Given Applicant's history of delinquent debts, the absence of any effort by Applicant to address or resolve his delinquent debts after he regained full-time employment in December 1996, and Applicant's statements at the hearing that he did not intend to address or resolve his delinquent debts for at least another two years, Applicant's post-hearing filing of a Chapter 7 bankruptcy petition falls far short of constituting substantial evidence of financial reform and rehabilitation. The favorable weight that reasonably could be given to Applicant's post-hearing filing of a Chapter 7 bankruptcy petition is far outweighed by the record evidence of Applicant's failure to resolve or address his delinquent debts in a reasonable manner after he regained full-employment in December 1996. See, e.g., ISCR Case No. 98-0349 (February 3, 1999) at p. 2 (applicant has obligation to deal with financial problems in a responsible and reasonable manner). Considering the record evidence as a whole, it was arbitrary and capricious for the Judge to base his favorable decision on Applicant's post-hearing bankruptcy filing.

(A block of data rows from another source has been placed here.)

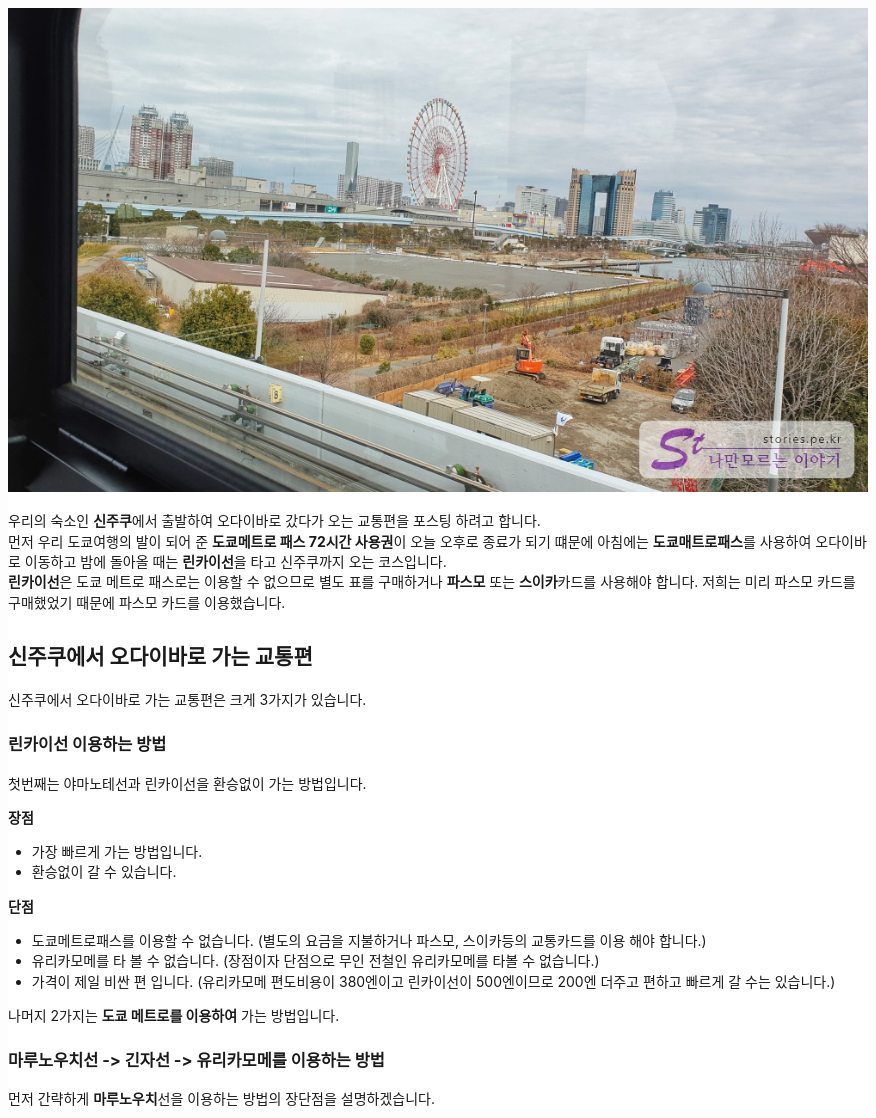 ![유리카모메에서 바라 본 팔레트 타운 대관람차](images/2019-02-25-12-09-49.jpg)  

우리의 숙소인 **신주쿠**에서 출발하여 오다이바로 갔다가 오는 교통편을 포스팅 하려고 합니다.  
먼저 우리 도쿄여행의 발이 되어 준 **도쿄메트로 패스 72시간 사용권**이 오늘 오후로 종료가 되기 떄문에 아침에는 **도쿄매트로패스**를 사용하여 오다이바로 이동하고 밤에 돌아올 때는 **린카이선**을 타고 신주쿠까지 오는 코스입니다.  
**린카이선**은 도쿄 메트로 패스로는 이용할 수 없으므로 별도 표를 구매하거나 **파스모** 또는 **스이카**카드를 사용해야 합니다. 저희는 미리 파스모 카드를 구매했었기 때문에 파스모 카드를 이용했습니다.   

## 신주쿠에서 오다이바로 가는 교통편   
신주쿠에서 오다이바로 가는 교통편은 크게 3가지가 있습니다. 

### 린카이선 이용하는 방법   
첫번째는 야마노테선과 린카이선을 환승없이 가는 방법입니다. 

**장점**  
- 가장 빠르게 가는 방법입니다. 
- 환승없이 갈 수 있습니다.  

**단점**
- 도쿄메트로패스를 이용할 수 없습니다. (별도의 요금을 지불하거나 파스모, 스이카등의 교통카드를 이용 해야 합니다.)
- 유리카모메를 타 볼 수 없습니다. (장점이자 단점으로 무인 전철인 유리카모메를 타볼 수 없습니다.)
- 가격이 제일 비싼 편 입니다. (유리카모메 편도비용이 380엔이고 린카이선이 500엔이므로 200엔 더주고 편하고 빠르게 갈 수는 있습니다.) 


나머지 2가지는 **도쿄 메트로를 이용하여** 가는 방법입니다.   

### 마루노우치선 -> 긴자선 -> 유리카모메를 이용하는 방법
먼저 간략하게 **마루노우치**선을 이용하는 방법의 장단점을 설명하겠습니다.  
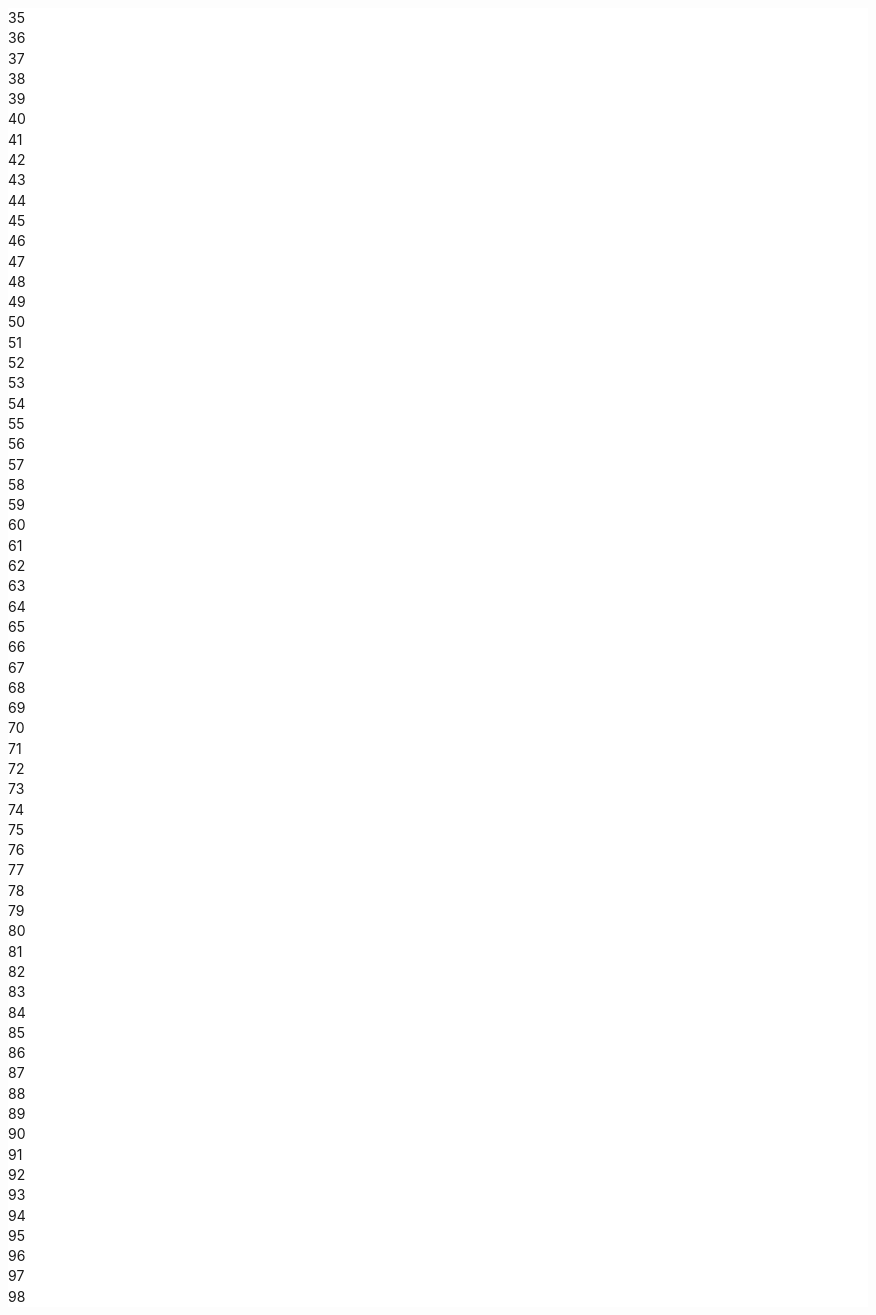 35  
36  
37  
38  
39  
40  
41  
42  
43  
44  
45  
46  
47  
48  
49  
50  
51  
52  
53  
54  
55  
56  
57  
58  
59  
60  
61  
62  
63  
64  
65  
66  
67  
68  
69  
70  
71  
72  
73  
74  
75  
76  
77  
78  
79  
80  
81  
82  
83  
84  
85  
86  
87  
88  
89  
90  
91  
92  
93  
94  
95  
96  
97  
98  
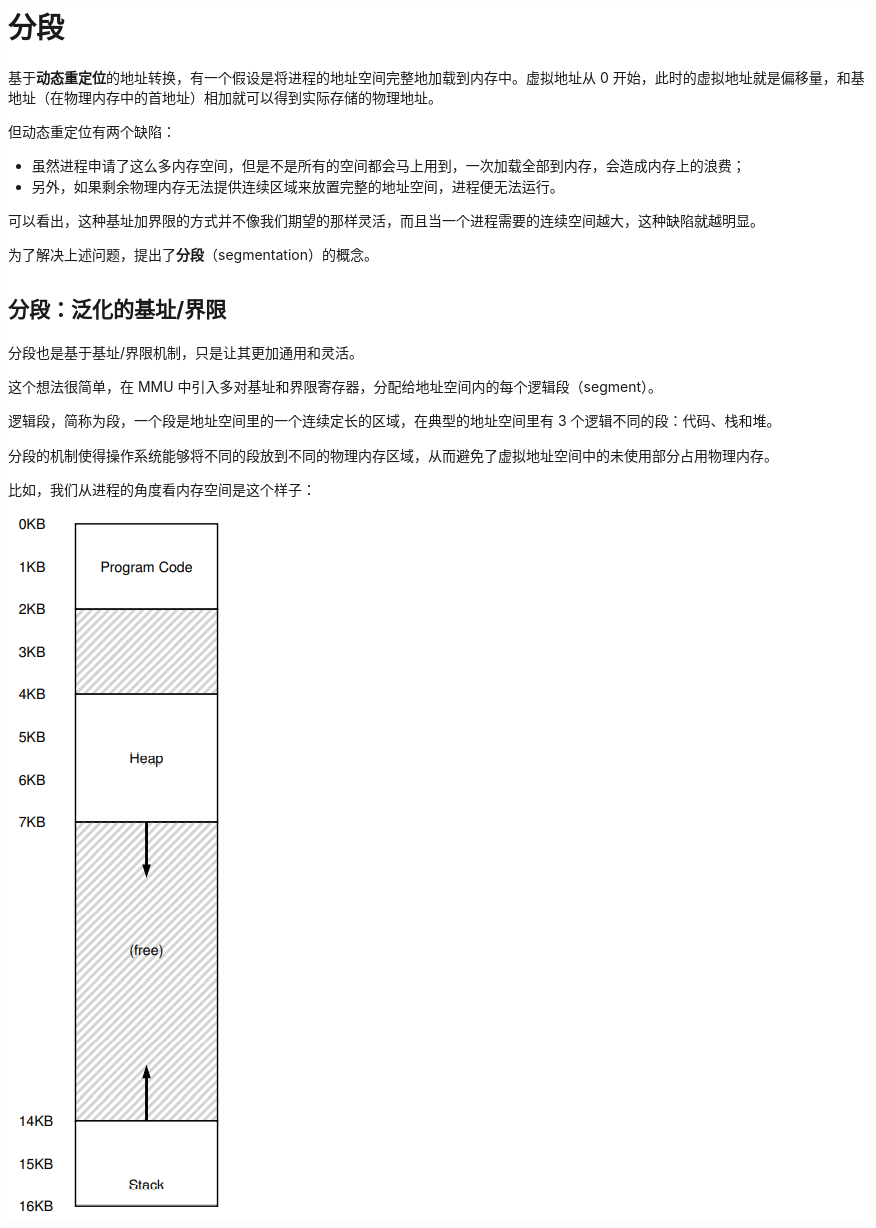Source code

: # 分段

基于**动态重定位**的地址转换，有一个假设是将进程的地址空间完整地加载到内存中。虚拟地址从 0 开始，此时的虚拟地址就是偏移量，和基地址（在物理内存中的首地址）相加就可以得到实际存储的物理地址。

但动态重定位有两个缺陷：

- 虽然进程申请了这么多内存空间，但是不是所有的空间都会马上用到，一次加载全部到内存，会造成内存上的浪费；
- 另外，如果剩余物理内存无法提供连续区域来放置完整的地址空间，进程便无法运行。

可以看出，这种基址加界限的方式并不像我们期望的那样灵活，而且当一个进程需要的连续空间越大，这种缺陷就越明显。

为了解决上述问题，提出了**分段**（segmentation）的概念。

## 分段：泛化的基址/界限

分段也是基于基址/界限机制，只是让其更加通用和灵活。

这个想法很简单，在 MMU 中引入多对基址和界限寄存器，分配给地址空间内的每个逻辑段（segment）。

逻辑段，简称为段，一个段是地址空间里的一个连续定长的区域，在典型的地址空间里有 3 个逻辑不同的段：代码、栈和堆。

分段的机制使得操作系统能够将不同的段放到不同的物理内存区域，从而避免了虚拟地址空间中的未使用部分占用物理内存。

比如，我们从进程的角度看内存空间是这个样子：

![](../images/3.4-1-进程地址空间.png)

Department Counsel has met its burden of demonstrating error that warrant reversal. Pursuant to Item 33.c. of the Directive's Additional Procedural Guidance, the Board reverses the Administrative Judge's August 10, 1999 decision.
Signed: Emilio Jaksetic
Emilio Jaksetic
Administrative Judge
Chairman, Appeal Board
Signed: Jeffrey D. Billett
Jeffrey D. Billett
Administrative Judge
Member, Appeal Board
I disagree with my colleagues' analysis and disposition of this case. Although the Administrative Judge relied excessively on a Bankruptcy petition that he (and to some extent Department Counsel) helped generate in the course of the hearing, the ultimate decision below was sustainable. Applicant had not generated a new bad debt in approximately three years. Applicant had been paying his most important payment (his child support) first. Applicant's brief asks the Board to consider affirming on alternate grounds which I believe is appropriate in this case. To reverse here suggests that had the case been remanded the Administrative Judge could not legally have issued a favorable decision on this record after correction of the errors. I obviously do not support such a suggestion.
Signed: Michael Y. Ra'anan
Michael Y. Ra'anan
Administrative Judge
Member, Appeal Board
1. Applicant's reply brief contains some statements that go beyond the record evidence. Such statements constitute new evidence, which the Board cannot consider on appeal. Directive, Additional Procedural Guidance, Item 29.